Já diz um amigo meu, alentejano, que "ovelhas não se fizeram pr'ó mato", que é como quem diz que, certas pessoas não se deviam meter em certas coisas. Melhor ainda: que mulheres não servem para fazer certas tarefas, não quero saber que refilem comigo, suas feministas radicais, eu cá uso soutien mas acho que lavar o carro é coisa que os homens sabem e gostam de fazer e não tenho que ser eu, que odeio, e mainada!

É por isso que, cá por casa, para além de uma persiana completamente avariada, que não fecha (e logo no quarto...), problema engenhosamente ultrapassado com uma cortina escura a tapar o cortinado, na hora de dormir, até ao dia em que venha cá a casa o faz-tudo, mantém-se por aplicar um candeeiro de tecto, há um autoclismo que funciona depois de aberta a tampa e puxado manualmente, e um animal com várias patas apoderou-se definitivamente da arrecadação, até que alguém me entre lá dentro para o exterminar.

Mas quando estou neura (e isso é muitas vezes) dá-me para as mudanças.

E desta, foi para reconverter um móvel, usualmente designado sapateira, que, nunca tendo cumprido a função para a qual foi concebido - guardar sapatos - se transformou no poço sem fundo de tudo quanto é tralha indesejada mas não passível de deitar fora (por enquanto). O dito, três gavetas em cima, três portas em baixo, uma prateleira horizontal no interior, na minha tortuosa mente, transformou-se no sítio ideal para armazenar livros (as dezenas que não têm lugar de honra na estante da sala, mas não deixam de andar por aqui aos montes). O único senão era retirar-lhe as portas, o que transformaria aquilo em mini-estante, que ficaria a matar ali no corredor central...

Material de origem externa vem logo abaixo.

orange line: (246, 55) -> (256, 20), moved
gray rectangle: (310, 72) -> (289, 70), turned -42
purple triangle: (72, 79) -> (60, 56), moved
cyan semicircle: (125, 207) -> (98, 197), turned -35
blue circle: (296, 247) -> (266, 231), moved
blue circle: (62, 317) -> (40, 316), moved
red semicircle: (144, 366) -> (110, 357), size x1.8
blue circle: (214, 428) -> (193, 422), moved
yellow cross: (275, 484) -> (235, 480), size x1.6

Armada de chaves de fenda e alicate, iniciei o combate. E quando meto uma na cabeça...O pior foi que os gonzos das portas estavam, digamos, um pouco, calcinados, presos com pregos! onde já se viu, e não com parafusos.

As portas sairam.
Os livros ficaram lindos, arrumados, finalmente visíveis nas suas brilhantes lombadas, com espaço de sobra ainda para mais umas dezenas...

Os bocados de madeira que entretanto saltaram junto com as portas, foram colados com cola-tudo e uma pincelada de verniz. Nem se nota nadinha!

O bocado de estuque, que caiu quando o alicate se desprendeu do prego que puxava e saltou, rasando uma jarra de cristal para aterrar em cheio na parede oposta, será tapado no fim-de-semana. Dizem que com um bocado de gesso e água aquilo fica um mimo.

O facto de a vizinha de baixo ter deixado de me falar e começar, desde então, a martelar metódicamente, todos os dias, às 8 da manhã, não deve ter nada que ver com este episódio.